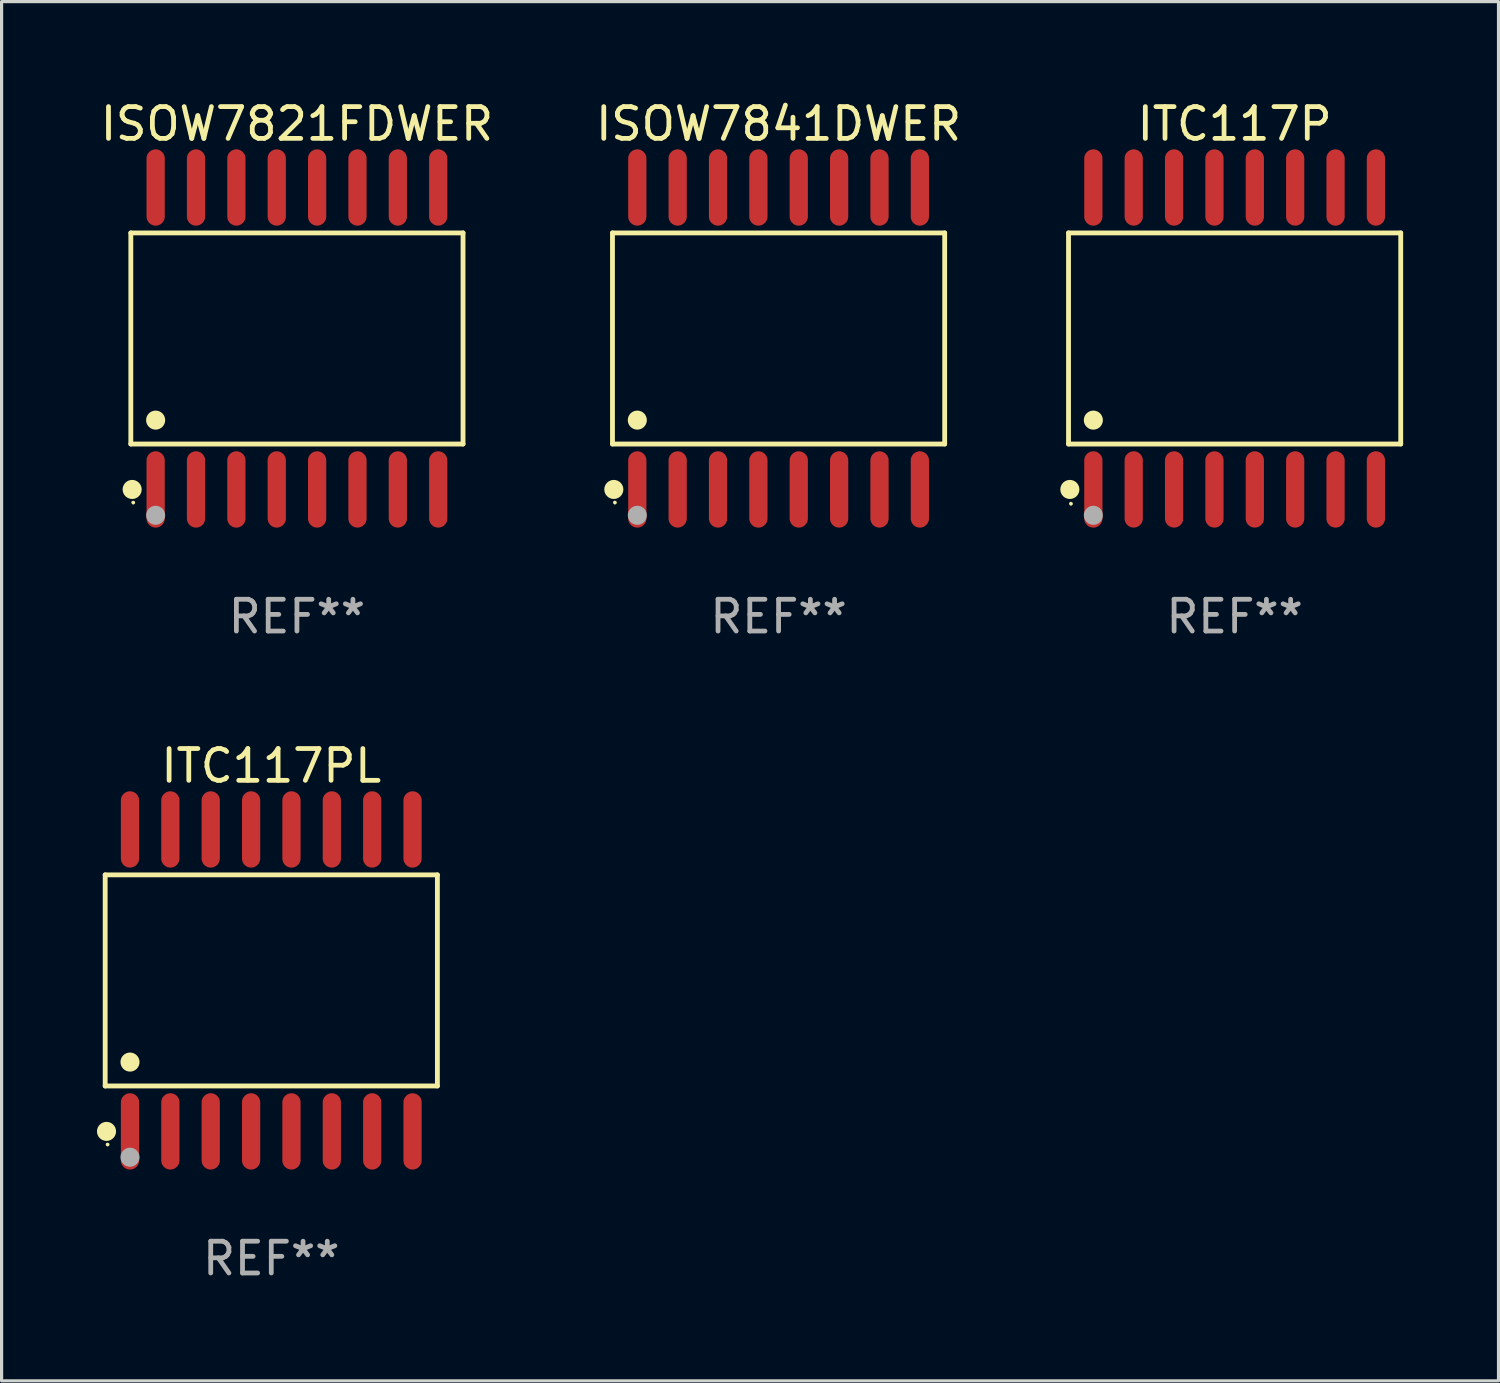
<source format=kicad_pcb>
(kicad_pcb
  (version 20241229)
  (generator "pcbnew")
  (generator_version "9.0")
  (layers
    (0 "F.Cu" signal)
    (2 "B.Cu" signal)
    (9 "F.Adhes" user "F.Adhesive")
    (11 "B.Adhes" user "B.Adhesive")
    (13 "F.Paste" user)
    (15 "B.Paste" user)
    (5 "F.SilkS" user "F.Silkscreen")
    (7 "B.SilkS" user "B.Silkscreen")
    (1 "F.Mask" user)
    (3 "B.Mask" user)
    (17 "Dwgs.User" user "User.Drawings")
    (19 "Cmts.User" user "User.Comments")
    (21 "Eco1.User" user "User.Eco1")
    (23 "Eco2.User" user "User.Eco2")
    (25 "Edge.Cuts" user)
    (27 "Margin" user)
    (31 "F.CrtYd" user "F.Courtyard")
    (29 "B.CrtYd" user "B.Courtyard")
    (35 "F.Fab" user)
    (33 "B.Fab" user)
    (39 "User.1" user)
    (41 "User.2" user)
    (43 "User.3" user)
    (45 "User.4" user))
  (footprint "ISOW7821FDWER"
    (layer "F.Cu")
    (at 6.292 7.599)
    (property "Reference" "ISOW7821FDWER" (at 0 -6.75 0) (layer "F.SilkS") (effects (font (size 1 1) (thickness 0.15))))
    (attr through_hole)
    (fp_line (start -5.226 -3.321) (end 5.226 -3.321) (stroke (width 0.152) (type solid)) (layer "F.SilkS"))
    (fp_line (start -5.226 3.321) (end -5.226 -3.321) (stroke (width 0.152) (type solid)) (layer "F.SilkS"))
    (fp_line (start 5.226 -3.321) (end 5.226 3.321) (stroke (width 0.152) (type solid)) (layer "F.SilkS"))
    (fp_line (start 5.226 3.321) (end -5.226 3.321) (stroke (width 0.152) (type solid)) (layer "F.SilkS"))
    (fp_circle (center -5.184 4.75) (end -5.034 4.75) (stroke (width 0.3) (type solid)) (fill no) (layer "F.SilkS"))
    (fp_circle (center -5.15 5.163) (end -5.12 5.163) (stroke (width 0.06) (type solid)) (fill no) (layer "F.SilkS"))
    (fp_circle (center -4.445 2.569) (end -4.295 2.569) (stroke (width 0.3) (type solid)) (fill no) (layer "F.SilkS"))
    (fp_circle (center -4.445 5.563) (end -4.295 5.563) (stroke (width 0.3) (type solid)) (fill no) (layer "F.Fab"))
    (fp_text user "REF**" (at 0 8.75 0) (layer "F.Fab") (effects (font (size 1 1) (thickness 0.15))))
    (pad "1" smd oval (at -4.445 4.75) (size 0.574 2.401) (layers "F.Cu" "F.Mask" "F.Paste"))
    (pad "2" smd oval (at -3.175 4.75) (size 0.574 2.401) (layers "F.Cu" "F.Mask" "F.Paste"))
    (pad "3" smd oval (at -1.905 4.75) (size 0.574 2.401) (layers "F.Cu" "F.Mask" "F.Paste"))
    (pad "4" smd oval (at -0.635 4.75) (size 0.574 2.401) (layers "F.Cu" "F.Mask" "F.Paste"))
    (pad "5" smd oval (at 0.635 4.75) (size 0.574 2.401) (layers "F.Cu" "F.Mask" "F.Paste"))
    (pad "6" smd oval (at 1.905 4.75) (size 0.574 2.401) (layers "F.Cu" "F.Mask" "F.Paste"))
    (pad "7" smd oval (at 3.175 4.75) (size 0.574 2.401) (layers "F.Cu" "F.Mask" "F.Paste"))
    (pad "8" smd oval (at 4.445 4.75) (size 0.574 2.401) (layers "F.Cu" "F.Mask" "F.Paste"))
    (pad "9" smd oval (at 4.445 -4.75) (size 0.574 2.401) (layers "F.Cu" "F.Mask" "F.Paste"))
    (pad "10" smd oval (at 3.175 -4.75) (size 0.574 2.401) (layers "F.Cu" "F.Mask" "F.Paste"))
    (pad "11" smd oval (at 1.905 -4.75) (size 0.574 2.401) (layers "F.Cu" "F.Mask" "F.Paste"))
    (pad "12" smd oval (at 0.635 -4.75) (size 0.574 2.401) (layers "F.Cu" "F.Mask" "F.Paste"))
    (pad "13" smd oval (at -0.635 -4.75) (size 0.574 2.401) (layers "F.Cu" "F.Mask" "F.Paste"))
    (pad "14" smd oval (at -1.905 -4.75) (size 0.574 2.401) (layers "F.Cu" "F.Mask" "F.Paste"))
    (pad "15" smd oval (at -3.175 -4.75) (size 0.574 2.401) (layers "F.Cu" "F.Mask" "F.Paste"))
    (pad "16" smd oval (at -4.445 -4.75) (size 0.574 2.401) (layers "F.Cu" "F.Mask" "F.Paste")))
  (footprint "ITC117P"
    (layer "F.Cu")
    (at 35.794 7.599)
    (property "Reference" "ITC117P" (at 0 -6.75 0) (layer "F.SilkS") (effects (font (size 1 1) (thickness 0.15))))
    (attr through_hole)
    (fp_line (start -5.226 -3.321) (end 5.226 -3.321) (stroke (width 0.152) (type solid)) (layer "F.SilkS"))
    (fp_line (start -5.226 3.321) (end -5.226 -3.321) (stroke (width 0.152) (type solid)) (layer "F.SilkS"))
    (fp_line (start 5.226 -3.321) (end 5.226 3.321) (stroke (width 0.152) (type solid)) (layer "F.SilkS"))
    (fp_line (start 5.226 3.321) (end -5.226 3.321) (stroke (width 0.152) (type solid)) (layer "F.SilkS"))
    (fp_circle (center -5.184 4.75) (end -5.034 4.75) (stroke (width 0.3) (type solid)) (fill no) (layer "F.SilkS"))
    (fp_circle (center -5.15 5.2) (end -5.12 5.2) (stroke (width 0.06) (type solid)) (fill no) (layer "F.SilkS"))
    (fp_circle (center -4.445 2.569) (end -4.295 2.569) (stroke (width 0.3) (type solid)) (fill no) (layer "F.SilkS"))
    (fp_circle (center -4.445 5.563) (end -4.295 5.563) (stroke (width 0.3) (type solid)) (fill no) (layer "F.Fab"))
    (fp_text user "REF**" (at 0 8.75 0) (layer "F.Fab") (effects (font (size 1 1) (thickness 0.15))))
    (pad "1" smd oval (at -4.445 4.75) (size 0.574 2.401) (layers "F.Cu" "F.Mask" "F.Paste"))
    (pad "2" smd oval (at -3.175 4.75) (size 0.574 2.401) (layers "F.Cu" "F.Mask" "F.Paste"))
    (pad "3" smd oval (at -1.905 4.75) (size 0.574 2.401) (layers "F.Cu" "F.Mask" "F.Paste"))
    (pad "4" smd oval (at -0.635 4.75) (size 0.574 2.401) (layers "F.Cu" "F.Mask" "F.Paste"))
    (pad "5" smd oval (at 0.635 4.75) (size 0.574 2.401) (layers "F.Cu" "F.Mask" "F.Paste"))
    (pad "6" smd oval (at 1.905 4.75) (size 0.574 2.401) (layers "F.Cu" "F.Mask" "F.Paste"))
    (pad "7" smd oval (at 3.175 4.75) (size 0.574 2.401) (layers "F.Cu" "F.Mask" "F.Paste"))
    (pad "8" smd oval (at 4.445 4.75) (size 0.574 2.401) (layers "F.Cu" "F.Mask" "F.Paste"))
    (pad "9" smd oval (at 4.445 -4.75) (size 0.574 2.401) (layers "F.Cu" "F.Mask" "F.Paste"))
    (pad "10" smd oval (at 3.175 -4.75) (size 0.574 2.401) (layers "F.Cu" "F.Mask" "F.Paste"))
    (pad "11" smd oval (at 1.905 -4.75) (size 0.574 2.401) (layers "F.Cu" "F.Mask" "F.Paste"))
    (pad "12" smd oval (at 0.635 -4.75) (size 0.574 2.401) (layers "F.Cu" "F.Mask" "F.Paste"))
    (pad "13" smd oval (at -0.635 -4.75) (size 0.574 2.401) (layers "F.Cu" "F.Mask" "F.Paste"))
    (pad "14" smd oval (at -1.905 -4.75) (size 0.574 2.401) (layers "F.Cu" "F.Mask" "F.Paste"))
    (pad "15" smd oval (at -3.175 -4.75) (size 0.574 2.401) (layers "F.Cu" "F.Mask" "F.Paste"))
    (pad "16" smd oval (at -4.445 -4.75) (size 0.574 2.401) (layers "F.Cu" "F.Mask" "F.Paste")))
  (footprint "ITC117PL"
    (layer "F.Cu")
    (at 5.485 27.796)
    (property "Reference" "ITC117PL" (at 0 -6.75 0) (layer "F.SilkS") (effects (font (size 1 1) (thickness 0.15))))
    (attr through_hole)
    (fp_line (start -5.226 -3.321) (end 5.226 -3.321) (stroke (width 0.152) (type solid)) (layer "F.SilkS"))
    (fp_line (start -5.226 3.321) (end -5.226 -3.321) (stroke (width 0.152) (type solid)) (layer "F.SilkS"))
    (fp_line (start 5.226 -3.321) (end 5.226 3.321) (stroke (width 0.152) (type solid)) (layer "F.SilkS"))
    (fp_line (start 5.226 3.321) (end -5.226 3.321) (stroke (width 0.152) (type solid)) (layer "F.SilkS"))
    (fp_circle (center -5.184 4.75) (end -5.034 4.75) (stroke (width 0.3) (type solid)) (fill no) (layer "F.SilkS"))
    (fp_circle (center -5.15 5.163) (end -5.12 5.163) (stroke (width 0.06) (type solid)) (fill no) (layer "F.SilkS"))
    (fp_circle (center -4.445 2.569) (end -4.295 2.569) (stroke (width 0.3) (type solid)) (fill no) (layer "F.SilkS"))
    (fp_circle (center -4.445 5.563) (end -4.295 5.563) (stroke (width 0.3) (type solid)) (fill no) (layer "F.Fab"))
    (fp_text user "REF**" (at 0 8.75 0) (layer "F.Fab") (effects (font (size 1 1) (thickness 0.15))))
    (pad "1" smd oval (at -4.445 4.75) (size 0.574 2.401) (layers "F.Cu" "F.Mask" "F.Paste"))
    (pad "2" smd oval (at -3.175 4.75) (size 0.574 2.401) (layers "F.Cu" "F.Mask" "F.Paste"))
    (pad "3" smd oval (at -1.905 4.75) (size 0.574 2.401) (layers "F.Cu" "F.Mask" "F.Paste"))
    (pad "4" smd oval (at -0.635 4.75) (size 0.574 2.401) (layers "F.Cu" "F.Mask" "F.Paste"))
    (pad "5" smd oval (at 0.635 4.75) (size 0.574 2.401) (layers "F.Cu" "F.Mask" "F.Paste"))
    (pad "6" smd oval (at 1.905 4.75) (size 0.574 2.401) (layers "F.Cu" "F.Mask" "F.Paste"))
    (pad "7" smd oval (at 3.175 4.75) (size 0.574 2.401) (layers "F.Cu" "F.Mask" "F.Paste"))
    (pad "8" smd oval (at 4.445 4.75) (size 0.574 2.401) (layers "F.Cu" "F.Mask" "F.Paste"))
    (pad "9" smd oval (at 4.445 -4.75) (size 0.574 2.401) (layers "F.Cu" "F.Mask" "F.Paste"))
    (pad "10" smd oval (at 3.175 -4.75) (size 0.574 2.401) (layers "F.Cu" "F.Mask" "F.Paste"))
    (pad "11" smd oval (at 1.905 -4.75) (size 0.574 2.401) (layers "F.Cu" "F.Mask" "F.Paste"))
    (pad "12" smd oval (at 0.635 -4.75) (size 0.574 2.401) (layers "F.Cu" "F.Mask" "F.Paste"))
    (pad "13" smd oval (at -0.635 -4.75) (size 0.574 2.401) (layers "F.Cu" "F.Mask" "F.Paste"))
    (pad "14" smd oval (at -1.905 -4.75) (size 0.574 2.401) (layers "F.Cu" "F.Mask" "F.Paste"))
    (pad "15" smd oval (at -3.175 -4.75) (size 0.574 2.401) (layers "F.Cu" "F.Mask" "F.Paste"))
    (pad "16" smd oval (at -4.445 -4.75) (size 0.574 2.401) (layers "F.Cu" "F.Mask" "F.Paste")))
  (footprint "ISOW7841DWER"
    (layer "F.Cu")
    (at 21.446 7.599)
    (property "Reference" "ISOW7841DWER" (at 0 -6.75 0) (layer "F.SilkS") (effects (font (size 1 1) (thickness 0.15))))
    (attr through_hole)
    (fp_line (start -5.226 -3.321) (end 5.226 -3.321) (stroke (width 0.152) (type solid)) (layer "F.SilkS"))
    (fp_line (start -5.226 3.321) (end -5.226 -3.321) (stroke (width 0.152) (type solid)) (layer "F.SilkS"))
    (fp_line (start 5.226 -3.321) (end 5.226 3.321) (stroke (width 0.152) (type solid)) (layer "F.SilkS"))
    (fp_line (start 5.226 3.321) (end -5.226 3.321) (stroke (width 0.152) (type solid)) (layer "F.SilkS"))
    (fp_circle (center -5.184 4.75) (end -5.034 4.75) (stroke (width 0.3) (type solid)) (fill no) (layer "F.SilkS"))
    (fp_circle (center -5.15 5.163) (end -5.12 5.163) (stroke (width 0.06) (type solid)) (fill no) (layer "F.SilkS"))
    (fp_circle (center -4.445 2.569) (end -4.295 2.569) (stroke (width 0.3) (type solid)) (fill no) (layer "F.SilkS"))
    (fp_circle (center -4.445 5.563) (end -4.295 5.563) (stroke (width 0.3) (type solid)) (fill no) (layer "F.Fab"))
    (fp_text user "REF**" (at 0 8.75 0) (layer "F.Fab") (effects (font (size 1 1) (thickness 0.15))))
    (pad "1" smd oval (at -4.445 4.75) (size 0.574 2.401) (layers "F.Cu" "F.Mask" "F.Paste"))
    (pad "2" smd oval (at -3.175 4.75) (size 0.574 2.401) (layers "F.Cu" "F.Mask" "F.Paste"))
    (pad "3" smd oval (at -1.905 4.75) (size 0.574 2.401) (layers "F.Cu" "F.Mask" "F.Paste"))
    (pad "4" smd oval (at -0.635 4.75) (size 0.574 2.401) (layers "F.Cu" "F.Mask" "F.Paste"))
    (pad "5" smd oval (at 0.635 4.75) (size 0.574 2.401) (layers "F.Cu" "F.Mask" "F.Paste"))
    (pad "6" smd oval (at 1.905 4.75) (size 0.574 2.401) (layers "F.Cu" "F.Mask" "F.Paste"))
    (pad "7" smd oval (at 3.175 4.75) (size 0.574 2.401) (layers "F.Cu" "F.Mask" "F.Paste"))
    (pad "8" smd oval (at 4.445 4.75) (size 0.574 2.401) (layers "F.Cu" "F.Mask" "F.Paste"))
    (pad "9" smd oval (at 4.445 -4.75) (size 0.574 2.401) (layers "F.Cu" "F.Mask" "F.Paste"))
    (pad "10" smd oval (at 3.175 -4.75) (size 0.574 2.401) (layers "F.Cu" "F.Mask" "F.Paste"))
    (pad "11" smd oval (at 1.905 -4.75) (size 0.574 2.401) (layers "F.Cu" "F.Mask" "F.Paste"))
    (pad "12" smd oval (at 0.635 -4.75) (size 0.574 2.401) (layers "F.Cu" "F.Mask" "F.Paste"))
    (pad "13" smd oval (at -0.635 -4.75) (size 0.574 2.401) (layers "F.Cu" "F.Mask" "F.Paste"))
    (pad "14" smd oval (at -1.905 -4.75) (size 0.574 2.401) (layers "F.Cu" "F.Mask" "F.Paste"))
    (pad "15" smd oval (at -3.175 -4.75) (size 0.574 2.401) (layers "F.Cu" "F.Mask" "F.Paste"))
    (pad "16" smd oval (at -4.445 -4.75) (size 0.574 2.401) (layers "F.Cu" "F.Mask" "F.Paste")))
  (gr_rect
    (start -3 -3)
    (end 44.096 40.394)
    (stroke (width 0.1) (type default))
    (fill no)
    (layer "Edge.Cuts")))
</source>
——————
| WORK INSTRUCTION |
Using the entries above, give the number of lines that include "footprint", with no added words.

| REPLY TO THE EXERCISE |
4